### THE PROBLEM
Transcribe word for word the section of the records below that opens with the line containing "decorative bowl: none" and closes with the line containing "fruit: present [22,204,59,250]"; drop every picture.

### MATERIAL PROVIDED
-=-=-=-=-
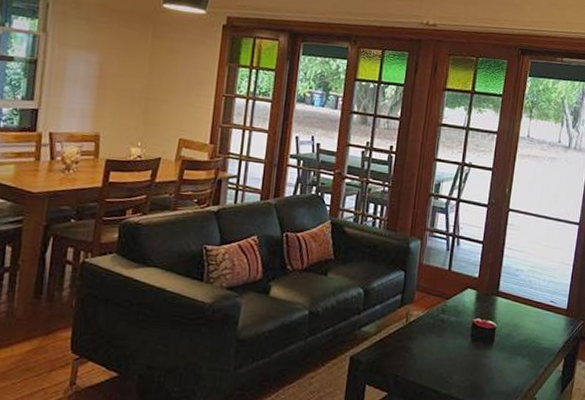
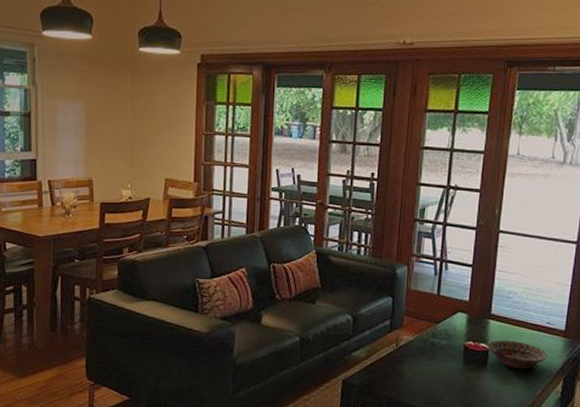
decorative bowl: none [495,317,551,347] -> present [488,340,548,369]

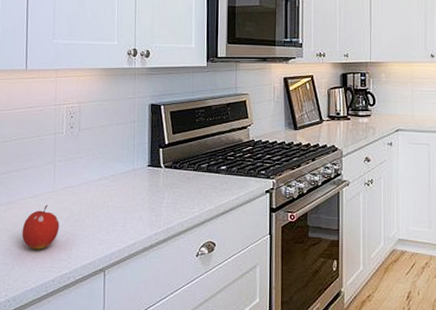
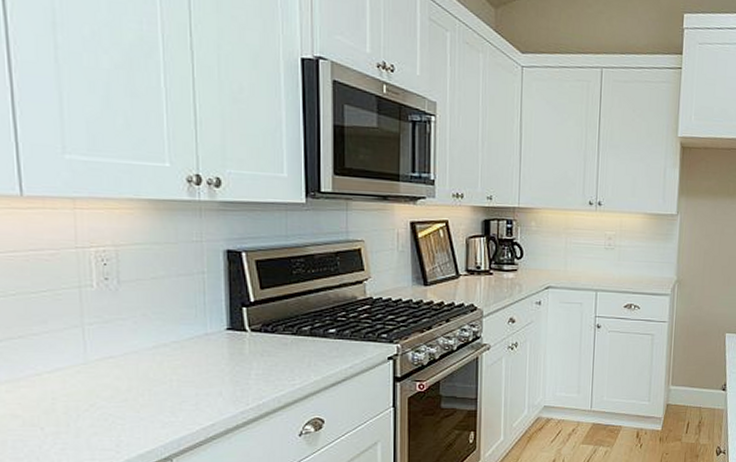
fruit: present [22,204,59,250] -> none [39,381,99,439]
-=-=-=-=-
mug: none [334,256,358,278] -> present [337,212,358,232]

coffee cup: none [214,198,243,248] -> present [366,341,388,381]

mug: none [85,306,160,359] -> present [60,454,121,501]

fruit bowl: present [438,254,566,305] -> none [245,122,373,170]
-=-=-=-=-
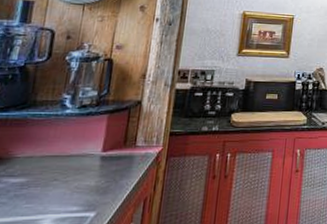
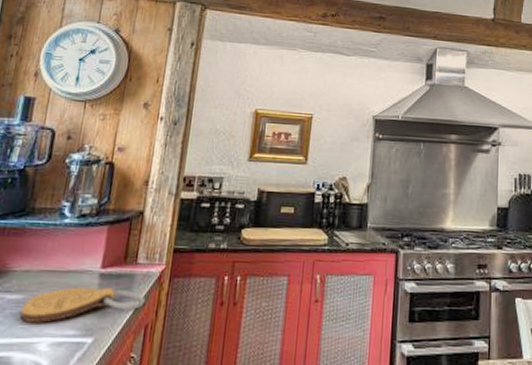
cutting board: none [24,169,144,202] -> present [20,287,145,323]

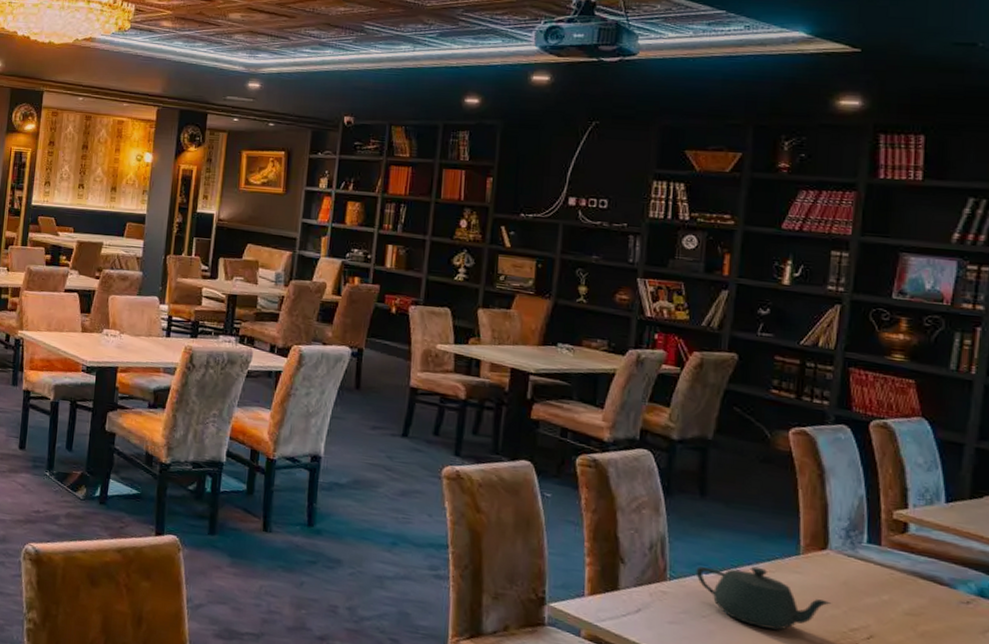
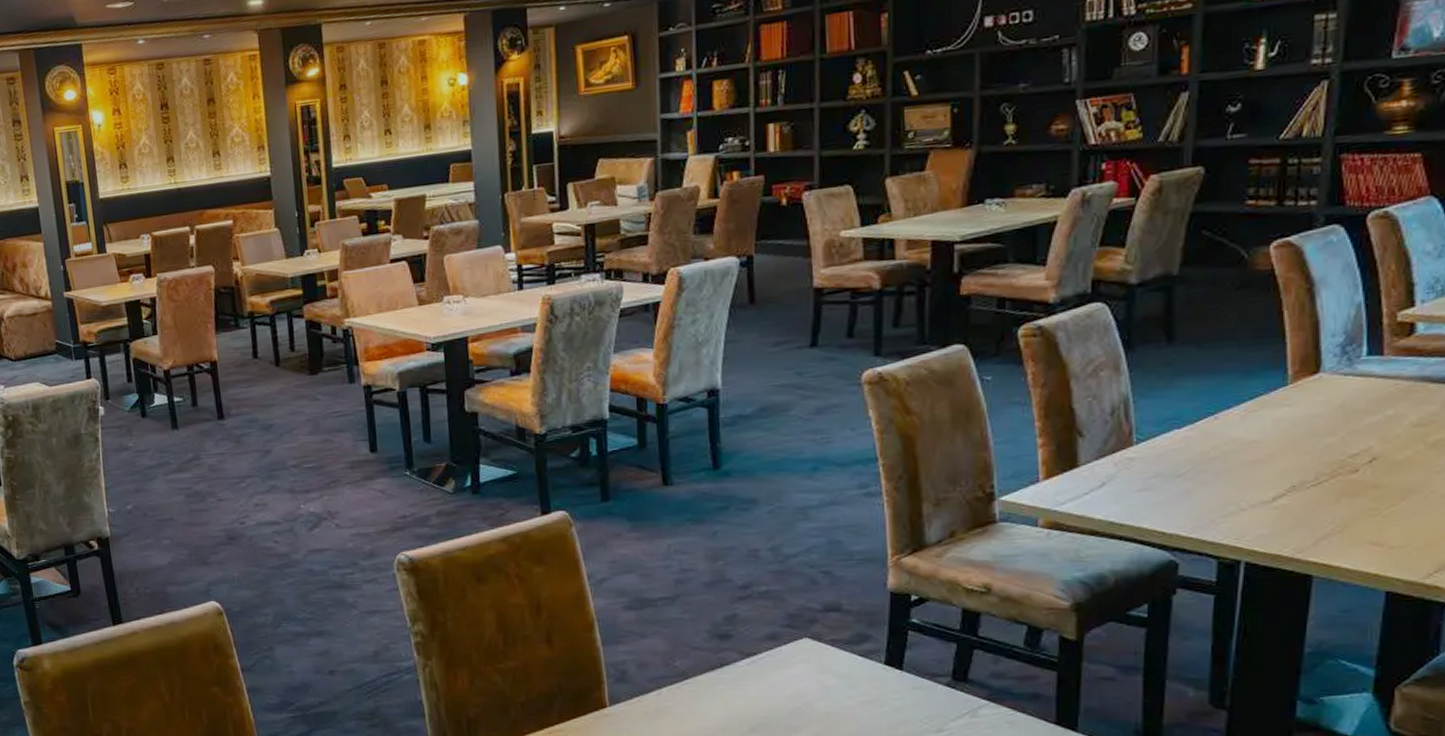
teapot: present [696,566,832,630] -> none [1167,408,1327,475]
-=-=-=-=-
### REPLY TO THE TASK
decorative bowl: none [495,317,551,347] -> present [488,340,548,369]

fruit: present [22,204,59,250] -> none [39,381,99,439]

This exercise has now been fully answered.